Era una vecchia abitudine, un bizzarro gioco che Swan aveva inventato anni e anni prima, con la complicità del vecchio Phoenix. Quando lui le aveva letto Alice nel Paese delle Meraviglie, lei aveva deciso che avrebbe organizzato un tè in giardino, che riprendesse quella scena che tanto l'aveva divertita. Eagle fu costretto a vestire i panni della Lepre Marzolina, Raven era un Cappellaio Matto parecchio imbronciato e Phoenix il Ghiro, mentre Swan, con i lunghi capelli argentei e ondulati, danzava tra le tazze da tè di Limoges facendo ruotare il suo vestitino blu da Alice.

Per anni, Raven e Eagle avevano cercato ogni possibile stratagemma per sottrarsi al capriccio di quella bambina testarda e alla fine si erano sottomessi con riluttanza a far parte di quell'assurda messinscena. Crescendo, però, quel gioco era diventato un momento speciale, una sorta di appuntamento segreto, durante il quale i ragazzi confidavano i loro sogni e le loro paure al vecchio Phoenix. Lui li ascoltava e parlavano insieme, ora delle ansie di Swan, ora dei dubbi di Eagle, ora delle perplessità di Raven.

Per tutta la loro adolescenza, Tè di matti era stata la parola in codice perché tutti si ritrovassero nel posto convenuto, fino a che Phoenix non era diventato troppo vecchio e stanco per star fuori con loro per tutto quel tempo, e poi li aveva lasciati per sempre.
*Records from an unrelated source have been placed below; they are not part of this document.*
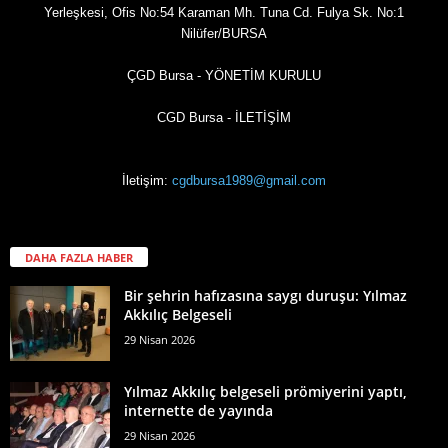
Yerleşkesi, Ofis No:54 Karaman Mh. Tuna Cd. Fulya Sk. No:1
Nilüfer/BURSA
ÇGD Bursa - YÖNETİM KURULU
CGD Bursa - İLETİŞİM
İletişim:
cgdbursa1989@gmail.com
DAHA FAZLA HABER
Bir şehrin hafızasına saygı duruşu: Yılmaz
Akkılıç Belgeseli
29 Nisan 2026
Yılmaz Akkılıç belgeseli prömiyerini yaptı,
internette de yayında
29 Nisan 2026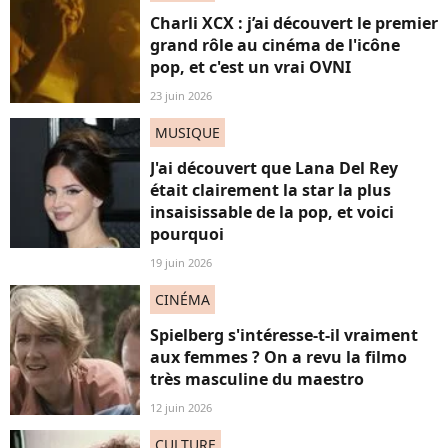
Charli XCX : j’ai découvert le premier
grand rôle au cinéma de l'icône
pop, et c'est un vrai OVNI
23 juin 2026
MUSIQUE
J'ai découvert que Lana Del Rey
était clairement la star la plus
insaisissable de la pop, et voici
pourquoi
19 juin 2026
CINÉMA
Spielberg s'intéresse-t-il vraiment
aux femmes ? On a revu la filmo
très masculine du maestro
12 juin 2026
CULTURE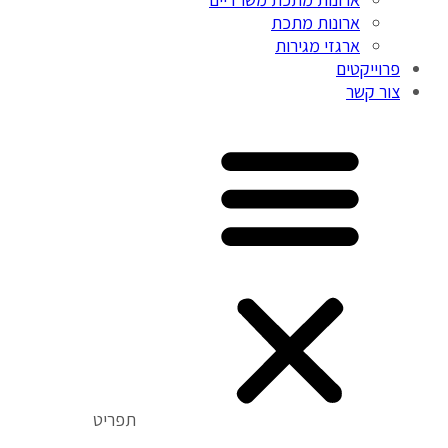
ארונות מתכת
ארגזי מגירות
פרוייקטים
צור קשר
תפריט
E Raven aveva avuto l'ardire di tirarla fuori nuovamente. Se non si fosse trattato di lui, Swan l'avrebbe aggredito per aver osato riproporre quell'appuntamento tanto privato e prezioso. Ma, poiché era stato proprio lui a riportarlo in luce, Swan pensò che avrebbe almeno dovuto prendere in considerazione l'idea.